▶ **Problem description**
Put the stretch of the listing from the line containing "avec des ouvertures" through the end of the listing into a Markdown table with the columns Row and Line, numbering each row and skipping blank lines. Leave the pictures out.

(Transcribed page contents)
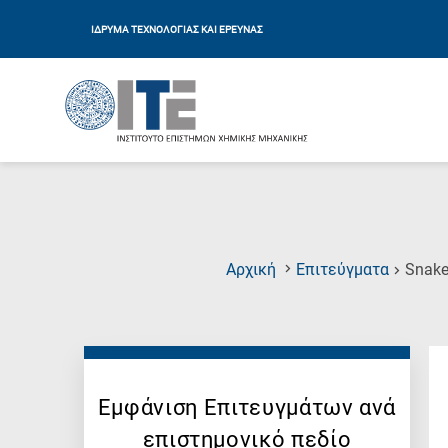
ΙΔΡΥΜΑ ΤΕΧΝΟΛΟΓΙΑΣ ΚΑΙ ΕΡΕΥΝΑΣ
Αρχική
Επιτεύγματα
Snake
Εμφάνιση Επιτευγμάτων ανά
επιστημονικό πεδίο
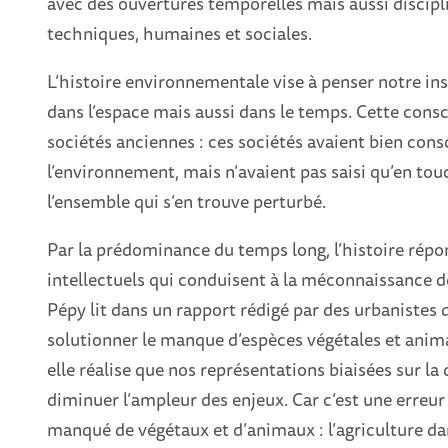
avec des ouvertures temporelles mais aussi discipli
techniques, humaines et sociales.
L’histoire environnementale vise à penser notre i
dans l’espace mais aussi dans le temps. Cette consc
sociétés anciennes : ces sociétés avaient bien consc
l’environnement, mais n’avaient pas saisi qu’en to
l’ensemble qui s’en trouve perturbé.
Par la prédominance du temps long, l’histoire rép
intellectuels qui conduisent à la méconnaissance 
Pépy lit dans un rapport rédigé par des urbanistes qu
solutionner le manque d’espèces végétales et animal
elle réalise que nos représentations biaisées sur l
diminuer l’ampleur des enjeux. Car c’est une erreur 
manqué de végétaux et d’animaux : l’agriculture dan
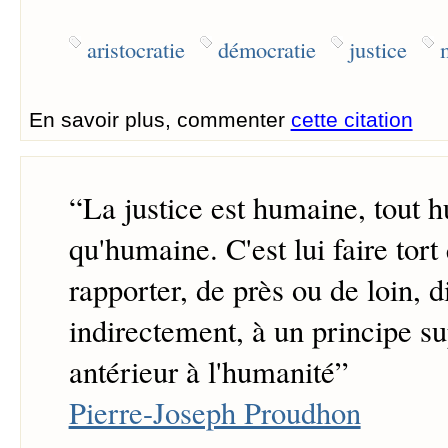
aristocratie
démocratie
justice
En savoir plus, commenter
cette citation
“
La justice est humaine, tout 
qu'humaine. C'est lui faire tort
rapporter, de près ou de loin, 
indirectement, à un principe s
antérieur à l'humanité
”
Pierre-Joseph Proudhon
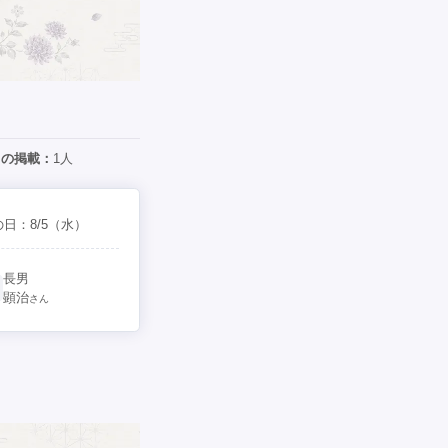
日の掲載：
1人
の日：
8/5
（水）
長男
顕治
さん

▶ **Exercise answer**
| Row | Line |
|---|---|
| 1 | avec des ouvertures temporelles mais aussi discipli |
| 2 | techniques, humaines et sociales. |
| 3 | L’histoire environnementale vise à penser notre i |
| 4 | dans l’espace mais aussi dans le temps. Cette consc |
| 5 | sociétés anciennes : ces sociétés avaient bien consc |
| 6 | l’environnement, mais n’avaient pas saisi qu’en to |
| 7 | l’ensemble qui s’en trouve perturbé. |
| 8 | Par la prédominance du temps long, l’histoire rép |
| 9 | intellectuels qui conduisent à la méconnaissance  |
| 10 | Pépy lit dans un rapport rédigé par des urbanistes qu |
| 11 | solutionner le manque d’espèces végétales et animal |
| 12 | elle réalise que nos représentations biaisées sur l |
| 13 | diminuer l’ampleur des enjeux. Car c’est une erreur  |
| 14 | manqué de végétaux et d’animaux : l’agriculture dan |
| 15 | aristocratie |
| 16 | démocratie |
| 17 | justice |
| 18 | En savoir plus, commenter |
| 19 | cette citation |
| 20 | “ |
| 21 | La justice est humaine, tout  |
| 22 | qu'humaine. C'est lui faire tort |
| 23 | rapporter, de près ou de loin,  |
| 24 | indirectement, à un principe s |
| 25 | antérieur à l'humanité |
| 26 | ” |
| 27 | Pierre-Joseph Proudhon |
| 28 | 日の掲載： |
| 29 | 1人 |
| 30 | の日： |
| 31 | 8/5 |
| 32 | （水） |
| 33 | 長男 |
| 34 | 顕治 |
| 35 | さん |